* [WORK ORDER]:
Go through the material below and return each line with the string "Hungary" in it.

- Opening Delimiter -

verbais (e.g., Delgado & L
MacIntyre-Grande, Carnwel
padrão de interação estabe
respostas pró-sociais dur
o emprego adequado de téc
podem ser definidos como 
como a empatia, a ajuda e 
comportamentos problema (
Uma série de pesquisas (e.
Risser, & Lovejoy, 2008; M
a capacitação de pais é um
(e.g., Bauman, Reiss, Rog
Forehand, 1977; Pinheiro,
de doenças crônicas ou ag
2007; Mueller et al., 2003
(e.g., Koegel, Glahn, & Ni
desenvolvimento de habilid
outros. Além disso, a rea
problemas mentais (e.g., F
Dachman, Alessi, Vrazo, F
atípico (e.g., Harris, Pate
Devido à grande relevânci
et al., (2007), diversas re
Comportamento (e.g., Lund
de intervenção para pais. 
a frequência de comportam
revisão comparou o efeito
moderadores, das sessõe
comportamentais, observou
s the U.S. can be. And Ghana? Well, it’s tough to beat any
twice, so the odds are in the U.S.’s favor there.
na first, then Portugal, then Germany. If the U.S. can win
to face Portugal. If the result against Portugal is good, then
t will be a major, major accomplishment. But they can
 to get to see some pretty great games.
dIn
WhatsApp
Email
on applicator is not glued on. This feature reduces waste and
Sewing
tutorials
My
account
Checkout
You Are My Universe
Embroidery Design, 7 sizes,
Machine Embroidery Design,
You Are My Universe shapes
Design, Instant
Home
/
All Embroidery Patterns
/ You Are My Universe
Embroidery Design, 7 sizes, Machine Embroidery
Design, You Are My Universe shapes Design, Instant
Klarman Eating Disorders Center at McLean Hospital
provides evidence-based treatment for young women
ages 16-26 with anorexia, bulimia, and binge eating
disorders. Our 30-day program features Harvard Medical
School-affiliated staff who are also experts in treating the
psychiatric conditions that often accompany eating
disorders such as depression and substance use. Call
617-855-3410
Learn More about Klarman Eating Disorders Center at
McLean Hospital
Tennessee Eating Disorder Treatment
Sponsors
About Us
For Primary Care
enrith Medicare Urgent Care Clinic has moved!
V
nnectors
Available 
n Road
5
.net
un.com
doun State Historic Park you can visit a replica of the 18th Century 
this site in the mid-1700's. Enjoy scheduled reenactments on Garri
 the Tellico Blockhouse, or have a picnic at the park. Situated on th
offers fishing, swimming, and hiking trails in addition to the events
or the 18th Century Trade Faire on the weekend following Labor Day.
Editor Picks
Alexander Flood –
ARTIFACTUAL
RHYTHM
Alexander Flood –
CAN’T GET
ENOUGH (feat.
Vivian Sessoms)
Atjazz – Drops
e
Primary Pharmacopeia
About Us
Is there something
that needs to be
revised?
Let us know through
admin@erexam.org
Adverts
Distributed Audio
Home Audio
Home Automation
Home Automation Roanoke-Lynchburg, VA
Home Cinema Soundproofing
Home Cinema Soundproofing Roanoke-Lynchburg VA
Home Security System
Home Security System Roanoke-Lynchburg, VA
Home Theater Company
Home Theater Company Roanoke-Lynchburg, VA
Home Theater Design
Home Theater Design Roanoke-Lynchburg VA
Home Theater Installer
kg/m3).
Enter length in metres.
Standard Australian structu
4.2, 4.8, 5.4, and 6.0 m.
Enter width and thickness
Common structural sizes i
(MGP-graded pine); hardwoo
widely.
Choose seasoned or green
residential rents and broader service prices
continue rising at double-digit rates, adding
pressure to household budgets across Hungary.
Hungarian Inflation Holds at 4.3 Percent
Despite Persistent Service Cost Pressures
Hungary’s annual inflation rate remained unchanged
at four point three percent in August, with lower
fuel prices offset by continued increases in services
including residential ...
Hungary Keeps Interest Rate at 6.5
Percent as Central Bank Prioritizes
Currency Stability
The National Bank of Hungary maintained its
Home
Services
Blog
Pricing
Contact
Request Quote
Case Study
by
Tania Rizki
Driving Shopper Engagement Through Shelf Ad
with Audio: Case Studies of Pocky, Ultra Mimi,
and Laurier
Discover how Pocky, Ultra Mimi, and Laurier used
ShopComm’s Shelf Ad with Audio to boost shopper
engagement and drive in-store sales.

- Closing Delimiter -

* [RESPONSE BELOW]:
pressure to household budgets across Hungary.
Hungary’s annual inflation rate remained unchanged
Hungary Keeps Interest Rate at 6.5
The National Bank of Hungary maintained its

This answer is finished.